▶ **TASK**: Search the data for the string "weighted", and report each line where it is found.
■ ■ ■ ■
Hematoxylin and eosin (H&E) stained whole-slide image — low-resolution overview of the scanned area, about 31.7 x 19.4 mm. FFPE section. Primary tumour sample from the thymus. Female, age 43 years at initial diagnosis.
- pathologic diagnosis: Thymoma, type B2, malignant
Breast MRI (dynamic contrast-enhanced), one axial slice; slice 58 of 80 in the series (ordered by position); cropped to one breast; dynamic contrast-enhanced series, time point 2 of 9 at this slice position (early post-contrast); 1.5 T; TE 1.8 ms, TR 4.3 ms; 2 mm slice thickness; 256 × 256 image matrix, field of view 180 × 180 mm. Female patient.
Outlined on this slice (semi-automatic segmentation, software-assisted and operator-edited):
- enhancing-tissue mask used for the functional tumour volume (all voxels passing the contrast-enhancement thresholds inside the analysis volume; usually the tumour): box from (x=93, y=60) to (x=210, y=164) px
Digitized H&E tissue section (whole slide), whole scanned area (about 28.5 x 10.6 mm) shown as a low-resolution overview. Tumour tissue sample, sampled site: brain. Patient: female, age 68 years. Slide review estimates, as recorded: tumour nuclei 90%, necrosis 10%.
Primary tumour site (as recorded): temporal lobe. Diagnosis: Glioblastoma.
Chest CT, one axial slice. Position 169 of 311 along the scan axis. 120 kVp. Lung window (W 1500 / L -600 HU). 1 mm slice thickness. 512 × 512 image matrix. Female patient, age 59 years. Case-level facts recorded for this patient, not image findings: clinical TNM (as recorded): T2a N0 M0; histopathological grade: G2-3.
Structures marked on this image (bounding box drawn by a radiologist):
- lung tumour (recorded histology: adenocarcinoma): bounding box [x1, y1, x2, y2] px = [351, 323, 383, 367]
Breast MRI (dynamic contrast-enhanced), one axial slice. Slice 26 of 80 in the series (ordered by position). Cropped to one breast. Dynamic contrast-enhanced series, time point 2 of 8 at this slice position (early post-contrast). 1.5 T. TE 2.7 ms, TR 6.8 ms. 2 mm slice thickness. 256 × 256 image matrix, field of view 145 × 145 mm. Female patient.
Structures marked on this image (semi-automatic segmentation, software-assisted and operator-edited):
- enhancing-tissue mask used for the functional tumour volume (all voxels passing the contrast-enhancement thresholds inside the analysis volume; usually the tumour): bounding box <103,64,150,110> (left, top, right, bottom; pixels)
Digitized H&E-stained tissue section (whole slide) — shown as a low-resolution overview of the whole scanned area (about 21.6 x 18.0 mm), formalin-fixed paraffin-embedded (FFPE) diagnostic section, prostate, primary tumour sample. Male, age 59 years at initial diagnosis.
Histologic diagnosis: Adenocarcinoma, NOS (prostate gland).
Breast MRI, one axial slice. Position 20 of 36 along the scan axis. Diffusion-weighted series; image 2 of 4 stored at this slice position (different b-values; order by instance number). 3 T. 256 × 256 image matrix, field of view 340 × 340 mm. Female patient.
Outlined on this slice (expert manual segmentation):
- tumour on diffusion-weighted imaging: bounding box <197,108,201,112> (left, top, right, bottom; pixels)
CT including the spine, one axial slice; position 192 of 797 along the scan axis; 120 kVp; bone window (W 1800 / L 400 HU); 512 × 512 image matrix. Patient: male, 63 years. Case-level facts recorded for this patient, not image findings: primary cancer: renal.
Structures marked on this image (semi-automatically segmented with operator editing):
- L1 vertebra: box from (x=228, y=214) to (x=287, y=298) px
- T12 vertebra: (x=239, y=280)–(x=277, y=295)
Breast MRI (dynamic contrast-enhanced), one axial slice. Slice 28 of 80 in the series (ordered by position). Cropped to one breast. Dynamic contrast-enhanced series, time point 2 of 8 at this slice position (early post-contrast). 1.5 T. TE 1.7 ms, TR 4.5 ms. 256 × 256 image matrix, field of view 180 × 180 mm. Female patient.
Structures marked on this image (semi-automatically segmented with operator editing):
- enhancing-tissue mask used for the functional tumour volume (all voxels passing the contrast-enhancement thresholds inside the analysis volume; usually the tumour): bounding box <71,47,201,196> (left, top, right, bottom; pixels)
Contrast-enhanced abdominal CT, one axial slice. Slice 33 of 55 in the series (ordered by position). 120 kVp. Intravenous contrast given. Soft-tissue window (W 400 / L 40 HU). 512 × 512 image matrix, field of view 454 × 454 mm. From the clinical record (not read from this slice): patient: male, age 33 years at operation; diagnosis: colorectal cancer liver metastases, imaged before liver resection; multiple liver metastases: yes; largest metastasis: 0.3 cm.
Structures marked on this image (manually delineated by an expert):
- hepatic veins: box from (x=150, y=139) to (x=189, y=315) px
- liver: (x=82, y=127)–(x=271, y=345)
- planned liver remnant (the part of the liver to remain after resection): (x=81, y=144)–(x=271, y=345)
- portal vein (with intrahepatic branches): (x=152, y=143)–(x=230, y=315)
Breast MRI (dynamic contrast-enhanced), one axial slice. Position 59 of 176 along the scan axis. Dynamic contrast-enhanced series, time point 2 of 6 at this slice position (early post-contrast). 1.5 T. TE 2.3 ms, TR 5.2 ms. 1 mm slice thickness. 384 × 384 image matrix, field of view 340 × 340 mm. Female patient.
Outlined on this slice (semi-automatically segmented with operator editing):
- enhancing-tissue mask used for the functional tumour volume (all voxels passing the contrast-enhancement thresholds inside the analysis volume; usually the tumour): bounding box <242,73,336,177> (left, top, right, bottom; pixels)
■ ■ ■ ■
▶ **THE COMPLETED TASK**:
Breast MRI, one axial slice. Position 20 of 36 along the scan axis. Diffusion-weighted series; image 2 of 4 stored at this slice position (different b-values; order by instance number). 3 T. 256 × 256 image matrix, field of view 340 × 340 mm. Female patient.
- tumour on diffusion-weighted imaging: bounding box <197,108,201,112> (left, top, right, bottom; pixels)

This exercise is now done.